▶ [O que se pede]
1) No texto sobre a perícia no algoritmo de plataformas digitais, qual dispositivo da Lei n.º 9.279/1996 define como crime a divulgação não autorizada de dados confidenciais?
2) Transcreva o trecho do texto do exercício, começando pelas palavras "Dessa forma, o" e encerrando logo após "Justiça do Trabalho.".

▶ [Texto do exercício]
■ ■ ■

Oportuno registrar que o art. 195, XI e XII, da Lei n.º 9.279/1996 (Lei da Propriedade Industrial), ao definir como crime a divulgação, a exploração ou a utilização, sem autorização, de conhecimentos, informações ou dados confidenciais, utilizáveis na indústria, comércio ou prestação de serviços, revela que o ordenamento jurídico protege os chamados ‘trade secrets’, situação que ganha relevo na atualidade em que se proliferam plataformas digitais que disponibilizam serviços em cujo algoritmo repousa sua nota diferencial concorrencial, razão pela qual consistem em dados sigilosos que não se mantêm intactos apenas com a atribuição do segredo de justiça.

Dessa forma, o deferimento de produção de prova técnica com acesso ao algoritmo da Requerente para a demonstração de vínculo de emprego específico de um trabalhador configura situação extrema e excepcional e com aptidão para produzir lesão de difícil reparação, razão pela qual se impõe o deferimento da liminar com amparo no art. 13, parágrafo único, do Regimento Interno da Corregedoria-Geral da Justiça do Trabalho.

Ressalte-se que, em casos semelhantes à dos autos, esta Corregedoria-Geral deferiu liminar com vistas à suspensão de perícia no algoritmo de plataformas digitais, consoante se constata nos seguintes processos de Correição Parcial: 1001522-88.2021.5.00.0000; 1000822-15.2021.5.00.0000;                                                            1000215-02.2021.5.00.0000;                 e

1001652-15.2020.5.00.0000.

■ ■ ■

▶ [Itens apresentados]
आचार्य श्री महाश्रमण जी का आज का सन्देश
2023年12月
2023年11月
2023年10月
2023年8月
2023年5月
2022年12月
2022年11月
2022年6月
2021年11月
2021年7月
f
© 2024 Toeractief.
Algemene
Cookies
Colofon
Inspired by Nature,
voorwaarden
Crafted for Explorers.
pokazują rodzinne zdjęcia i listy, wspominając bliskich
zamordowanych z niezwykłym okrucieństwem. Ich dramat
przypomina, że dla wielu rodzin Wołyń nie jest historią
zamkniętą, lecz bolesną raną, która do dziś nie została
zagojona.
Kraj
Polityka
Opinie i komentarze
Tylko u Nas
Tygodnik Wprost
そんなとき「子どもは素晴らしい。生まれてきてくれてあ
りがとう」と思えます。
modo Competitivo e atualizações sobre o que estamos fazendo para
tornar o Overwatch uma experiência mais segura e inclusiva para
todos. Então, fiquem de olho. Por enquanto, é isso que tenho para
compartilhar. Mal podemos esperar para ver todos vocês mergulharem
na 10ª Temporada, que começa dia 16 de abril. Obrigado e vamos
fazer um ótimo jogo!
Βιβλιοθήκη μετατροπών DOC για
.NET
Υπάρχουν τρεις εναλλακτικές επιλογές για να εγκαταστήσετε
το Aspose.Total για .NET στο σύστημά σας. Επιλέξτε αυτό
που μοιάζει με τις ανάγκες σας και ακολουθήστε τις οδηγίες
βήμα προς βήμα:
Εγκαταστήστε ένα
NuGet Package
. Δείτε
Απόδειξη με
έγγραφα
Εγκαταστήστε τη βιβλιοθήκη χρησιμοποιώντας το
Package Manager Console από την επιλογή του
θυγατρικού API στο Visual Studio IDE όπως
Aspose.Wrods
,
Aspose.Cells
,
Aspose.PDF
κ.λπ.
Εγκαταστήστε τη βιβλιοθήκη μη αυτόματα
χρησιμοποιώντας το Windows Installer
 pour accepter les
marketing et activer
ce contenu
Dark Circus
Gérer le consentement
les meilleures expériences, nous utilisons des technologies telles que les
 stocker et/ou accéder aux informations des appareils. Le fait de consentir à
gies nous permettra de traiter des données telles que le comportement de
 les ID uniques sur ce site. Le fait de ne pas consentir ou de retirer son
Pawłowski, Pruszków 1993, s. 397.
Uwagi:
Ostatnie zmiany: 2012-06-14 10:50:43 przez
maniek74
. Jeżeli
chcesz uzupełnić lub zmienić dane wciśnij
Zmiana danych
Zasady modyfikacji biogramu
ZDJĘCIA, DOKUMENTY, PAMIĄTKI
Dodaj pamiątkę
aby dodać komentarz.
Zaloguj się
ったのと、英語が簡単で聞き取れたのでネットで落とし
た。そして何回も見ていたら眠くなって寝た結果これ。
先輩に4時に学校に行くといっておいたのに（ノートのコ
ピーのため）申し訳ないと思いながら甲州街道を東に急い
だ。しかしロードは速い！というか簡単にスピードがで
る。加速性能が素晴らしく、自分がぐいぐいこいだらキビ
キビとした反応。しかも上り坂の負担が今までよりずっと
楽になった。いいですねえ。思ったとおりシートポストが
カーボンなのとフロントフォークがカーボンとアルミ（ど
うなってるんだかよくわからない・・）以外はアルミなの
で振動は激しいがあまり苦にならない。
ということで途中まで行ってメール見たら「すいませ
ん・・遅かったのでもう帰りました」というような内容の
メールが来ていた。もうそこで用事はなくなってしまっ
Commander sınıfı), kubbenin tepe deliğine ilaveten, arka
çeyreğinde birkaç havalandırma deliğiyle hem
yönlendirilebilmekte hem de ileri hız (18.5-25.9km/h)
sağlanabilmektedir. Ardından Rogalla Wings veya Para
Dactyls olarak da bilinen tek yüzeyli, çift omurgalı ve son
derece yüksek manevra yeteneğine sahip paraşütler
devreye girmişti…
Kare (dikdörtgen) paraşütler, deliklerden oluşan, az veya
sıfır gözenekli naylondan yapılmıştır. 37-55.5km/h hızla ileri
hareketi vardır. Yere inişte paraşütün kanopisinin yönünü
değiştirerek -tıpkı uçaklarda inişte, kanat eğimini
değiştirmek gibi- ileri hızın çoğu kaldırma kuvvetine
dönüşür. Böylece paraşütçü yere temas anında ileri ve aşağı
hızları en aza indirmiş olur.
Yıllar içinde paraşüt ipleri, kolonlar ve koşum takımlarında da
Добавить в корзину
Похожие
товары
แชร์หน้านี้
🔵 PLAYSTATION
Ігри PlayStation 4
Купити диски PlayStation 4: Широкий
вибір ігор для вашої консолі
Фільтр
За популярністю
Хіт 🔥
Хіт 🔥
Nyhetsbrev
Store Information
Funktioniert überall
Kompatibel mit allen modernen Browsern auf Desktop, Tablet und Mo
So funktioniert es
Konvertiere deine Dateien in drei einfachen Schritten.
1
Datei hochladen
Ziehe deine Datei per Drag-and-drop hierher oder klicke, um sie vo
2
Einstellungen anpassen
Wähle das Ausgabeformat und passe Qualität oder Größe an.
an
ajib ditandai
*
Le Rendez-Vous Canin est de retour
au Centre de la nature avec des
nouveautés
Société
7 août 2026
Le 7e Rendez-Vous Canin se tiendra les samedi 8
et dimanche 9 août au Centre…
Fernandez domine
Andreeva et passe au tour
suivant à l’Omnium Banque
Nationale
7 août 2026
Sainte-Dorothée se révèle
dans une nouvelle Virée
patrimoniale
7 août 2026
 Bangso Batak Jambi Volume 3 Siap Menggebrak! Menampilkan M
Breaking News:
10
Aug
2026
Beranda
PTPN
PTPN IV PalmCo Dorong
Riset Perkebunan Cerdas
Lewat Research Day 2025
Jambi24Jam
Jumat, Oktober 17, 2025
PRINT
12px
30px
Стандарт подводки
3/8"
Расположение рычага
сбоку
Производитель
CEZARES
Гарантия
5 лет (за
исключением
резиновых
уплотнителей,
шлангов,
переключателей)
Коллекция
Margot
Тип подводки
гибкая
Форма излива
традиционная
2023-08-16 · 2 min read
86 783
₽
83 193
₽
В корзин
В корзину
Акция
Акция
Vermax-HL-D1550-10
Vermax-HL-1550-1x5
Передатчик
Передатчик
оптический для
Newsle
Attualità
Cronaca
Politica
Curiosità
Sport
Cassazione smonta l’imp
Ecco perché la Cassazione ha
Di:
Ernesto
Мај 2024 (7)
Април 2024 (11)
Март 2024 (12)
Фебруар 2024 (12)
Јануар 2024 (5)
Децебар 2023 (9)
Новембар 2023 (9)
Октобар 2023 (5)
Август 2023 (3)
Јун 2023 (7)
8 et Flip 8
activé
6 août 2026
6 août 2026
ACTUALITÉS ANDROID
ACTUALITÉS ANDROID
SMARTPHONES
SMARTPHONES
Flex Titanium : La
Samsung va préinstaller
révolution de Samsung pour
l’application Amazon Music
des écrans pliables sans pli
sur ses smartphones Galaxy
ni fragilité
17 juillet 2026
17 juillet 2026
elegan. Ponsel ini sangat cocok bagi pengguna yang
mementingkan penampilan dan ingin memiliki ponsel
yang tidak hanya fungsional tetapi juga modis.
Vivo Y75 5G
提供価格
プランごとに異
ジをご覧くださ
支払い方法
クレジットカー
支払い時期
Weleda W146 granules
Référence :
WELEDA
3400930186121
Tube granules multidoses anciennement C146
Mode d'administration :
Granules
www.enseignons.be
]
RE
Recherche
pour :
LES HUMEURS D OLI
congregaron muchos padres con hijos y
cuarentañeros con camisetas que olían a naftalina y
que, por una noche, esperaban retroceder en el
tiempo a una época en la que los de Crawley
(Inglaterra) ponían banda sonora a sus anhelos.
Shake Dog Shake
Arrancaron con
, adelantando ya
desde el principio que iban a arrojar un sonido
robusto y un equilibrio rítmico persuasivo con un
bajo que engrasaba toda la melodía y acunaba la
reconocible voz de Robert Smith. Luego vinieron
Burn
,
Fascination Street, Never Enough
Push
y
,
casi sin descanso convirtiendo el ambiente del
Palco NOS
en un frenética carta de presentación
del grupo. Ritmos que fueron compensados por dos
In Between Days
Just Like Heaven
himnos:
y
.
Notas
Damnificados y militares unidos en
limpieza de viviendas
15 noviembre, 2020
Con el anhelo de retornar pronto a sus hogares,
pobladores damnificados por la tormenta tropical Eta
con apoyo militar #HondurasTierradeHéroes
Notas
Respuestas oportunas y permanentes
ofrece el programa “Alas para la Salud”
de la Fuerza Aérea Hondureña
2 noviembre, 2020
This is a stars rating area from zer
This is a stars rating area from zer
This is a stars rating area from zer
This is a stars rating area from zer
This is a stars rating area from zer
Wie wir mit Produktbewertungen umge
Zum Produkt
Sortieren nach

■ ■ ■

▶ [Suas respostas]
1) O art. 195, XI e XII, da Lei n.º 9.279/1996.

2)
Dessa forma, o deferimento de produção de prova técnica com acesso ao algoritmo da Requerente para a demonstração de vínculo de emprego específico de um trabalhador configura situação extrema e excepcional e com aptidão para produzir lesão de difícil reparação, razão pela qual se impõe o deferimento da liminar com amparo no art. 13, parágrafo único, do Regimento Interno da Corregedoria-Geral da Justiça do Trabalho.